И только меня эта сумма оставила равнодушной, хотя и озадачила. Сто тысяч франков? Что можно сделать с сотней тысяч франков? – спрашивала я себя, и мой ответ воплощался в платья, путешествия, ткани, экипажи, фиакры, суда, суда… неизменно в суда. У меня было уже, или все еще, пристрастие к морю, то ли в память о моей кормилице, то ли в предвидении появления моего импресарио.
Возникшие сомнения и предположения под конец всех утомили, и все занялись чаем, бросая на меня удрученные взгляды, словно на кобылу, не занявшую первого места на конном армейском аукционе. Забракованное животное. И тут опять взыграла моя гордость, я вскочила.
– Не нужно мне ваших денег, сударь, – заявила я нотариусу. – Я хочу остаться с Господом, стать монахиней и вернуться в монастырь.
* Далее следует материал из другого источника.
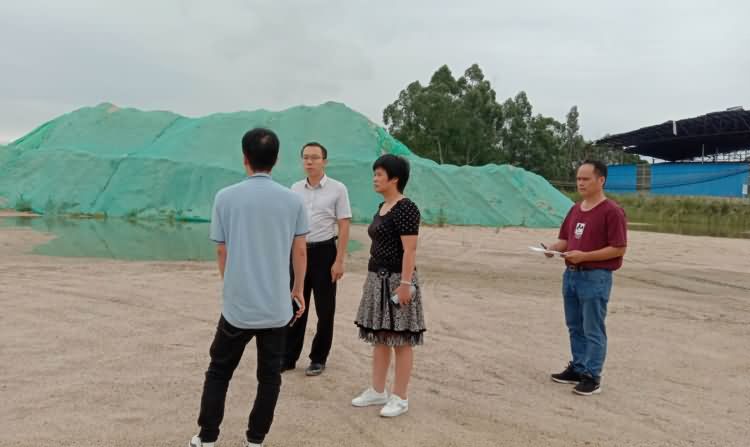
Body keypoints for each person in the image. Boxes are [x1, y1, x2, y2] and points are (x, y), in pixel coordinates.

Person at [188, 128, 308, 447]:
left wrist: (231, 285)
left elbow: (222, 250)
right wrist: (297, 290)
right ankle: (255, 440)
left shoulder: (225, 197)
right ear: (276, 160)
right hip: (276, 308)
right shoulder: (293, 201)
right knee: (269, 377)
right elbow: (299, 251)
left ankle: (207, 437)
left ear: (245, 158)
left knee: (219, 371)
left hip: (237, 307)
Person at [544, 160, 627, 396]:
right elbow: (566, 239)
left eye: (586, 179)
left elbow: (618, 248)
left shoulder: (612, 211)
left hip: (595, 277)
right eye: (578, 178)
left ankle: (592, 376)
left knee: (593, 328)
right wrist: (553, 249)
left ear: (601, 180)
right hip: (571, 275)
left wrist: (585, 256)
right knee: (574, 325)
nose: (580, 183)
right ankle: (578, 367)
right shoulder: (575, 209)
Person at [351, 154, 426, 418]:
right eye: (375, 173)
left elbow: (410, 250)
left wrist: (405, 283)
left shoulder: (406, 208)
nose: (375, 178)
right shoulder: (383, 206)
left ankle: (400, 397)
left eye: (379, 174)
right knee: (380, 337)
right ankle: (377, 390)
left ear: (395, 178)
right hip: (377, 279)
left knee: (401, 340)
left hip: (397, 280)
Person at [282, 142, 352, 376]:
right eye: (305, 157)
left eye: (314, 157)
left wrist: (339, 260)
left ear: (325, 161)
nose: (309, 161)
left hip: (325, 253)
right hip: (298, 252)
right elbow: (289, 222)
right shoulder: (294, 189)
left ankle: (318, 358)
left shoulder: (338, 189)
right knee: (295, 305)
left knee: (325, 309)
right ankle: (288, 357)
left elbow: (344, 225)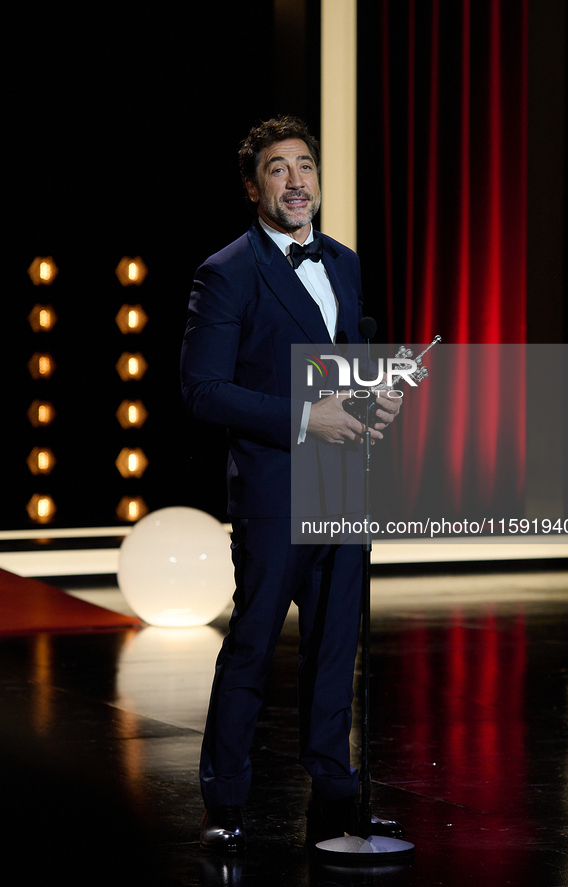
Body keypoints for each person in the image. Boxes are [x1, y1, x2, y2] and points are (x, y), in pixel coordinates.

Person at [180, 115, 401, 853]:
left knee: (336, 647)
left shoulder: (342, 260)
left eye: (305, 165)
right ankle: (226, 805)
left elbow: (343, 362)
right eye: (278, 168)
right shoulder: (228, 270)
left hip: (344, 483)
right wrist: (312, 416)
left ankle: (336, 798)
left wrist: (377, 392)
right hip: (275, 491)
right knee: (251, 645)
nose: (297, 180)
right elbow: (203, 390)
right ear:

Если бы я изрекла ужасную непристойность, то и тогда воцарившаяся тишина не выражала бы столь явного возмущения. Не знаю, что тому послужило причиной – отказ от приданого или признание в набожности, только укор в мой адрес был единодушным. Присутствующие обменялись смущенными взглядами, дамы в замешательстве подняли на своих мужчин глаза, как будто извиняясь.
– Послушай, – закрыв свое прекрасное лицо белыми красивыми руками, воскликнула моя мать, одетая в тот день во все черное, – послушай, дитя мое, как ты можешь делать такие вещи, как ты можешь говорить такие жестокости? Подумай, подумай, Сара, ведь после твоей сестры я люблю только тебя!
Безжалостность и простодушие этого признания, порывистость ее фразы и безусловная искренность, которую она выражала, поразили, естественно, всю гостиную; отчаяние юных было под стать смущению взрослых. Мы с моей младшей сестрой обменялись покорными горестными взглядами, и в страстном порыве гнева и возмущения я бросилась в объятия матери, которая со страдальческим видом стала гладить мои волосы. Она не заметила бессердечности своей фразы и, думается, ощущала себя в ту минуту воплощением материнской нежности.